问题描述
我已经开始学习 NLTK
并且我正在学习 这里,他们在这里使用这样的二元组找到条件概率.
I have started learning NLTK
and I am following a tutorial from here, where they find conditional probability using bigrams like this.
import nltk
from nltk.corpus import brown
cfreq_brown_2gram = nltk.ConditionalFreqDist(nltk.bigrams(brown.words()))
但是我想使用三元组找到条件概率.当我尝试将 nltk.bigrams
更改为 nltk.trigrams
时,出现以下错误.
However I want to find conditional probability using trigrams. When I try to change nltk.bigrams
to nltk.trigrams
I get the following error.
Traceback (most recent call last):
File "<stdin>", line 1, in <module>
File "home/env/local/lib/python2.7/site-packages/nltk/probability.py", line 1705, in __init__
for (cond, sample) in cond_samples:
ValueError: too many values to unpack (expected 2)
如何使用三元组计算条件概率?
How can I calculate the conditional probability using trigrams?
推荐答案
nltk.ConditionalFreqDist
期望其数据为 (condition, item)
元组的序列.nltk.trigrams
返回长度为 3 的元组,这会导致您发布的确切错误.
nltk.ConditionalFreqDist
expects its data as a sequence of (condition, item)
tuples. nltk.trigrams
returns tuples of length 3, which causes the exact error you posted.

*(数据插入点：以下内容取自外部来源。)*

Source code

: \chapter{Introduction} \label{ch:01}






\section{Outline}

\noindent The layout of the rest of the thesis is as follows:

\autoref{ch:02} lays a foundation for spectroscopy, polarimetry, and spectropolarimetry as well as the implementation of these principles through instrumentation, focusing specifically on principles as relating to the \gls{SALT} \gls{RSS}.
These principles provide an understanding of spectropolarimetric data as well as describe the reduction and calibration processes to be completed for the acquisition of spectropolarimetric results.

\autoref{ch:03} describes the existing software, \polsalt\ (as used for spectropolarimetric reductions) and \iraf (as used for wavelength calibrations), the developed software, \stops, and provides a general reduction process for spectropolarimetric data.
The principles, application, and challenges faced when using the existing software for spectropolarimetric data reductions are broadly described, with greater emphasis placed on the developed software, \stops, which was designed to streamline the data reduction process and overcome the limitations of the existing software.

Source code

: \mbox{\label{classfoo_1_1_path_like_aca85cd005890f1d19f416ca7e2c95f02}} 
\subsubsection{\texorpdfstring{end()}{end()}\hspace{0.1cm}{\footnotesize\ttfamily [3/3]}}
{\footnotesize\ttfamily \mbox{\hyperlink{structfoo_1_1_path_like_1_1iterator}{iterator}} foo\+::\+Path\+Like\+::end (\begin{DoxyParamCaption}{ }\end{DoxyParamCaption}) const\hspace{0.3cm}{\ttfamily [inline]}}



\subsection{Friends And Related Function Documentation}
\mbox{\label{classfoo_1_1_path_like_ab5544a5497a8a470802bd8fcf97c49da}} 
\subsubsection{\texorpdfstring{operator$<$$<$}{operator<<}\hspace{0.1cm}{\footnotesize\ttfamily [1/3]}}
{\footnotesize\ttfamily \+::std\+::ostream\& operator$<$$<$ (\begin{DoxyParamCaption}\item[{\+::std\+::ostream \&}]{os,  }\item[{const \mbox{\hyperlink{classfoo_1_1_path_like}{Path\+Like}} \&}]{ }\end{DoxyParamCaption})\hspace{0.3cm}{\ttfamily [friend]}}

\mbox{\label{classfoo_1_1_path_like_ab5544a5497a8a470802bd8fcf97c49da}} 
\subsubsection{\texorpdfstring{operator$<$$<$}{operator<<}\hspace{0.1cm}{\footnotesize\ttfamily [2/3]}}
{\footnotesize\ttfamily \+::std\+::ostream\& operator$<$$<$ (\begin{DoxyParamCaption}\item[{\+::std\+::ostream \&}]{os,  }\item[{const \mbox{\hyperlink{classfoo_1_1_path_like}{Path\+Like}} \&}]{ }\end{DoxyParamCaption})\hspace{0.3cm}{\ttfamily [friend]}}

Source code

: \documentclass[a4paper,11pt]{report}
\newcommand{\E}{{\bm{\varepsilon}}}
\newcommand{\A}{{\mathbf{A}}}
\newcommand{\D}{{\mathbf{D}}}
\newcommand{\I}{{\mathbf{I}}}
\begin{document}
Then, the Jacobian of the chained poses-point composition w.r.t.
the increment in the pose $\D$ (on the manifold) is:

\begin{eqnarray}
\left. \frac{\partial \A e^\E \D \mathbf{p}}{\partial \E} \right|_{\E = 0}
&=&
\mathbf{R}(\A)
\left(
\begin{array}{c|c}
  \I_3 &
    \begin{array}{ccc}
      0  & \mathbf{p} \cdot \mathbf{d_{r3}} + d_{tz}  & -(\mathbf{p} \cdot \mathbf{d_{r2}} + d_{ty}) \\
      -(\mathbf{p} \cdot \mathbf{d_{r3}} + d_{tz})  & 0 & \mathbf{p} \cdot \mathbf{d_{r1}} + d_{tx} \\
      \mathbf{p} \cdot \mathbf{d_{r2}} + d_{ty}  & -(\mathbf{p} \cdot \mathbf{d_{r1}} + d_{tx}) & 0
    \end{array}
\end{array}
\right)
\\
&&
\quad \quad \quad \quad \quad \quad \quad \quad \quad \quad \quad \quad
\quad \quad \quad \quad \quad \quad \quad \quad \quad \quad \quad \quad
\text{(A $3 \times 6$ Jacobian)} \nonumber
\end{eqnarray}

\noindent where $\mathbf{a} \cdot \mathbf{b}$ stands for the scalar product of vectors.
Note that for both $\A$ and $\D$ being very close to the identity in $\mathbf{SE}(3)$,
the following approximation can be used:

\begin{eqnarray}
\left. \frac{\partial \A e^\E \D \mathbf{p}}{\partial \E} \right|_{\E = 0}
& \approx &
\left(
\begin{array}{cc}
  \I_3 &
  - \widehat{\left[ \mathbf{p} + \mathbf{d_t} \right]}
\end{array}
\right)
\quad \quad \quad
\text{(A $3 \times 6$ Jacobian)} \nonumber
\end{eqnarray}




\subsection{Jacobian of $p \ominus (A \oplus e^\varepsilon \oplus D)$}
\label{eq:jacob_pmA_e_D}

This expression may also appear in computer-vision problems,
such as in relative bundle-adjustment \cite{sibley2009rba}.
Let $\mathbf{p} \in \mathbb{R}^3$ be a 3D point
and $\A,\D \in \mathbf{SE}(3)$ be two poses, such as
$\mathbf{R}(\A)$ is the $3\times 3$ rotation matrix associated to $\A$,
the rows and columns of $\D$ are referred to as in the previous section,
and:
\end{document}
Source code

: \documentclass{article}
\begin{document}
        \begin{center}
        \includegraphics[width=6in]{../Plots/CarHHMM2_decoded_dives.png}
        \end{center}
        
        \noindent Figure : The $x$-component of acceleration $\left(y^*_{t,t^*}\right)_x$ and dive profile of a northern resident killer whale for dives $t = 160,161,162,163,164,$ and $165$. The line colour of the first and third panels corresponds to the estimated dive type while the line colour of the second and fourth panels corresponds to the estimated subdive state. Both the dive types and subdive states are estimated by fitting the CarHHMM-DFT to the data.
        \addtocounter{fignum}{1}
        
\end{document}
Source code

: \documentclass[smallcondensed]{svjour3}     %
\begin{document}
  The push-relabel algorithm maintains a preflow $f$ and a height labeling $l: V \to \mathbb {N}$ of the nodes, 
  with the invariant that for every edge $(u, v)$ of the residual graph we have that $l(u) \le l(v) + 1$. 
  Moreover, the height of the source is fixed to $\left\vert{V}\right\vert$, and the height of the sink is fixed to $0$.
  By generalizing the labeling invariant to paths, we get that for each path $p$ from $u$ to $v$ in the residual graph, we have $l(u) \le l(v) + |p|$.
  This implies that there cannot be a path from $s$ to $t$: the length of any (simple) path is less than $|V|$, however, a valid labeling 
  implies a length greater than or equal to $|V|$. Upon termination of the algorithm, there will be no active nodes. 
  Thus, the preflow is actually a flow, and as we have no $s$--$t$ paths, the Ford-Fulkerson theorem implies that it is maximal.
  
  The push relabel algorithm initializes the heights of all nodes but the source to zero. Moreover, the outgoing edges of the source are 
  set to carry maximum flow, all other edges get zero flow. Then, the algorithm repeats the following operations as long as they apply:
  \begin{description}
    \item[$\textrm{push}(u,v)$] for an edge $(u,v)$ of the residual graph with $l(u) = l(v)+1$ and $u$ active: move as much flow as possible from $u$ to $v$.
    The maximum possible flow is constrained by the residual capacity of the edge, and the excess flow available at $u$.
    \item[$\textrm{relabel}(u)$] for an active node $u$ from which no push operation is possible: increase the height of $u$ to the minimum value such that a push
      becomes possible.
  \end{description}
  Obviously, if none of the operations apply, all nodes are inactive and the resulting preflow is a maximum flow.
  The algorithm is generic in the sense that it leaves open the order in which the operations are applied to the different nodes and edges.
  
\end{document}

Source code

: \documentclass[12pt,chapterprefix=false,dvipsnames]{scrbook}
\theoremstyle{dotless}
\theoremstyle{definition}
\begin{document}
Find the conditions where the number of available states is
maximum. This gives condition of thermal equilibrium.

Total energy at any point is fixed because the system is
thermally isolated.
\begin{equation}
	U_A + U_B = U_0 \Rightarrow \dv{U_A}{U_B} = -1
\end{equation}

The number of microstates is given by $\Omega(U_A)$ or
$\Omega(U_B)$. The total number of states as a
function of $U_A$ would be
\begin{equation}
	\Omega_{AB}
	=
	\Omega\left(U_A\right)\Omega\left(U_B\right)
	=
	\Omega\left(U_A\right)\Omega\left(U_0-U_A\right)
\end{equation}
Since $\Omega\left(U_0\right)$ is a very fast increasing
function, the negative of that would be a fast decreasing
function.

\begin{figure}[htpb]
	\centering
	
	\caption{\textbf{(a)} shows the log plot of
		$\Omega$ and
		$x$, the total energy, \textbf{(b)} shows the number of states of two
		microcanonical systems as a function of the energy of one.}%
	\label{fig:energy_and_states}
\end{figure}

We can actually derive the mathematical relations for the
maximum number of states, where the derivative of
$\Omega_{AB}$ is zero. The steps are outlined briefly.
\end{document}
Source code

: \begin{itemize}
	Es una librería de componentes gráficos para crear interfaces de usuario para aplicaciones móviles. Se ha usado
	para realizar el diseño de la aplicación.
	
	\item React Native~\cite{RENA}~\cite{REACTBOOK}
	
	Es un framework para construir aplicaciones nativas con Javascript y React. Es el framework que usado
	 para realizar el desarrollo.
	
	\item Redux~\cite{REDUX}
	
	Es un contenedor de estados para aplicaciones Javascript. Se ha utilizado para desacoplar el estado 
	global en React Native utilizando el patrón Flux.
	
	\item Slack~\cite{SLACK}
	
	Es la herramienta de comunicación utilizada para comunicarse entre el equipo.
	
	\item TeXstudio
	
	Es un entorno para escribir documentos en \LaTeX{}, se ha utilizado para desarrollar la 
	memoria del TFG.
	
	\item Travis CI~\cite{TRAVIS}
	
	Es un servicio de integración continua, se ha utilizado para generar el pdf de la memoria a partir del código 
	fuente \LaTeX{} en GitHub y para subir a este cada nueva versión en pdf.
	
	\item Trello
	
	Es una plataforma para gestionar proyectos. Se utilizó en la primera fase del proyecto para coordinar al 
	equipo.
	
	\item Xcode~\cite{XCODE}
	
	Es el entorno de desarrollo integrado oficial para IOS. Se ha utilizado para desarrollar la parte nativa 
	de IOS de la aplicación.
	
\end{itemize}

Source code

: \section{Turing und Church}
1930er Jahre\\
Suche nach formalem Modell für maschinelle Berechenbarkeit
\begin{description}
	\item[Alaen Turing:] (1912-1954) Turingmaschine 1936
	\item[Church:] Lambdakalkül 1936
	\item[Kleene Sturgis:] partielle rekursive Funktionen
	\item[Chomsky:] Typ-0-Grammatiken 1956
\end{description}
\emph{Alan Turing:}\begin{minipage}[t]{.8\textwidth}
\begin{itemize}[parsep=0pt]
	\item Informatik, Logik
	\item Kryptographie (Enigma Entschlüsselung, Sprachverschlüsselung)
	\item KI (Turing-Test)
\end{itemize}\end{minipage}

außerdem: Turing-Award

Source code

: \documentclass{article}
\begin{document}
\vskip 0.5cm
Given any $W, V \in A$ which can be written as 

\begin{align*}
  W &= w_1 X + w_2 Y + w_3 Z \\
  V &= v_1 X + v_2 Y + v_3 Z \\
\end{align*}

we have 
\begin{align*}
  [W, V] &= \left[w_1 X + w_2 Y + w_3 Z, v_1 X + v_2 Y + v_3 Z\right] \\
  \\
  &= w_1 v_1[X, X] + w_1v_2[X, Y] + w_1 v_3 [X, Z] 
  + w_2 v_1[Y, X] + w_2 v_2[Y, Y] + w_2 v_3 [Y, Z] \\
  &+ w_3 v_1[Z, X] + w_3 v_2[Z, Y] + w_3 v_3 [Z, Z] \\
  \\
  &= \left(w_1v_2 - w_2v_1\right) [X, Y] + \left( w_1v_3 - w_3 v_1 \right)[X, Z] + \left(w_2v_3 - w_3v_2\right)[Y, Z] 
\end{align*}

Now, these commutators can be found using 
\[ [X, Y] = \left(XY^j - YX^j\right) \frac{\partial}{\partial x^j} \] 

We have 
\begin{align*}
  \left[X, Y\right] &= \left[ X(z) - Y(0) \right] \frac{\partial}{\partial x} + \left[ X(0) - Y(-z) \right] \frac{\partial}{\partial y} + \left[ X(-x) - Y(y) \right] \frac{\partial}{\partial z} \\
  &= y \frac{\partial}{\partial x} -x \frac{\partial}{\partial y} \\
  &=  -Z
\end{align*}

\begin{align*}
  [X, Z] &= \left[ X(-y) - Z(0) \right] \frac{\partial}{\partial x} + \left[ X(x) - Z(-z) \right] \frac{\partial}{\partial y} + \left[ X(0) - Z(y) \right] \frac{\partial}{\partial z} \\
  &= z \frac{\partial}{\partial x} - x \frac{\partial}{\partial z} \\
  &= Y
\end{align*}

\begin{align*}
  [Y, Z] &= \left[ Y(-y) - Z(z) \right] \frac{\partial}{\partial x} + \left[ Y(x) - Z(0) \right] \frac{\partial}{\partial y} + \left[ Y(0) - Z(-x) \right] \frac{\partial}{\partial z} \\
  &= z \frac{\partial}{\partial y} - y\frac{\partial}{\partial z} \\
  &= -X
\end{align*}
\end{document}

从您的帖子中并不清楚您想使用什么作为条件,但是进行语言建模时的惯例是将最后一个词作为其前辈的条件.以下代码演示了您将如何实现它.
From your post it's not exactly clear what you want to use as conditions, but the convention when doing language modeling is to condition the last word on its predecessors.The following code demonstrates how you'd implement that.
brown_trigrams = nltk.trigrams(brown.words())
condition_pairs = (((w0, w1), w2) for w0, w1, w2 in brown_trigrams)
cfd_brown = nltk.ConditionalFreqDist(condition_pairs)
这篇关于在python nltk中查找trigram的条件概率的文章就介绍到这了,希望我们推荐的答案对大家有所帮助,也希望大家多多支持!